◆ **WHAT TO DO**
What you return must match the records character for character.

◆ **SUPPLIED MATERIAL**
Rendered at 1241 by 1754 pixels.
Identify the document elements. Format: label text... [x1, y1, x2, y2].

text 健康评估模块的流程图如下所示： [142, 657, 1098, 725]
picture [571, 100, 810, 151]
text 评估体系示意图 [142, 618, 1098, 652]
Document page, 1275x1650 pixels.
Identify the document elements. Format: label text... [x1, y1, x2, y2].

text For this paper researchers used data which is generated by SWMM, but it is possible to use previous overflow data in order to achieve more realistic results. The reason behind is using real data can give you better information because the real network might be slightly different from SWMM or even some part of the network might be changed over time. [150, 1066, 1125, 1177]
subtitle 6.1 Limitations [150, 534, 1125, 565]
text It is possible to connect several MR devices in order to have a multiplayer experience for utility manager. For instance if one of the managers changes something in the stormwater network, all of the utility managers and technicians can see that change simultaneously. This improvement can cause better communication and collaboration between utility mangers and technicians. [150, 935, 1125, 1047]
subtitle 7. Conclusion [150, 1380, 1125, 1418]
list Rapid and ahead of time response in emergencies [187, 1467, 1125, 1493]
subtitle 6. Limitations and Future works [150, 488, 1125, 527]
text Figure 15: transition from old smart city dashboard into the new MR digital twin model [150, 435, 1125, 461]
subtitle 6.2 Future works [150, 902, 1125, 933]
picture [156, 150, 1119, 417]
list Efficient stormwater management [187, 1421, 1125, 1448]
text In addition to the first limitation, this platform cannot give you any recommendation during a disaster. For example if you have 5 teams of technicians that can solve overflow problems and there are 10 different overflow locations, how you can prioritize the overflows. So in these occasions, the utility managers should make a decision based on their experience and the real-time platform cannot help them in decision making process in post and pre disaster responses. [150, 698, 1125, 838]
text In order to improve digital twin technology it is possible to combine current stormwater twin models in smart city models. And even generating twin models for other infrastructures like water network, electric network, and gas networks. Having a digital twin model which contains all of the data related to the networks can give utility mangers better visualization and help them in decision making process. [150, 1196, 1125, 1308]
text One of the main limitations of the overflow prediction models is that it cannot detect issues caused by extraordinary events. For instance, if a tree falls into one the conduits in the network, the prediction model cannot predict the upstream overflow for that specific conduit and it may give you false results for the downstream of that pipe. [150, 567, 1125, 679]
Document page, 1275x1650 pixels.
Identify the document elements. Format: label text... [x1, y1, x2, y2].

◆ **SOLUTION**
Rendered at 1241 by 1754 pixels.
Identify the document elements. Format: label text... [x1, y1, x2, y2].

text 健康评估模块的流程图如下所示： [142, 657, 1098, 725]
picture [571, 100, 810, 151]
text 评估体系示意图 [142, 618, 1098, 652]
Document page, 1275x1650 pixels.
Identify the document elements. Format: label text... [x1, y1, x2, y2].

text For this paper researchers used data which is generated by SWMM, but it is possible to use previous overflow data in order to achieve more realistic results. The reason behind is using real data can give you better information because the real network might be slightly different from SWMM or even some part of the network might be changed over time. [150, 1066, 1125, 1177]
subtitle 6.1 Limitations [150, 534, 1125, 565]
text It is possible to connect several MR devices in order to have a multiplayer experience for utility manager. For instance if one of the managers changes something in the stormwater network, all of the utility managers and technicians can see that change simultaneously. This improvement can cause better communication and collaboration between utility mangers and technicians. [150, 935, 1125, 1047]
subtitle 7. Conclusion [150, 1380, 1125, 1418]
list Rapid and ahead of time response in emergencies [187, 1467, 1125, 1493]
subtitle 6. Limitations and Future works [150, 488, 1125, 527]
text Figure 15: transition from old smart city dashboard into the new MR digital twin model [150, 435, 1125, 461]
subtitle 6.2 Future works [150, 902, 1125, 933]
picture [156, 150, 1119, 417]
list Efficient stormwater management [187, 1421, 1125, 1448]
text In addition to the first limitation, this platform cannot give you any recommendation during a disaster. For example if you have 5 teams of technicians that can solve overflow problems and there are 10 different overflow locations, how you can prioritize the overflows. So in these occasions, the utility managers should make a decision based on their experience and the real-time platform cannot help them in decision making process in post and pre disaster responses. [150, 698, 1125, 838]
text In order to improve digital twin technology it is possible to combine current stormwater twin models in smart city models. And even generating twin models for other infrastructures like water network, electric network, and gas networks. Having a digital twin model which contains all of the data related to the networks can give utility mangers better visualization and help them in decision making process. [150, 1196, 1125, 1308]
text One of the main limitations of the overflow prediction models is that it cannot detect issues caused by extraordinary events. For instance, if a tree falls into one the conduits in the network, the prediction model cannot predict the upstream overflow for that specific conduit and it may give you false results for the downstream of that pipe. [150, 567, 1125, 679]
Document page, 1275x1650 pixels.
Identify the document elements. Format: label text... [x1, y1, x2, y2].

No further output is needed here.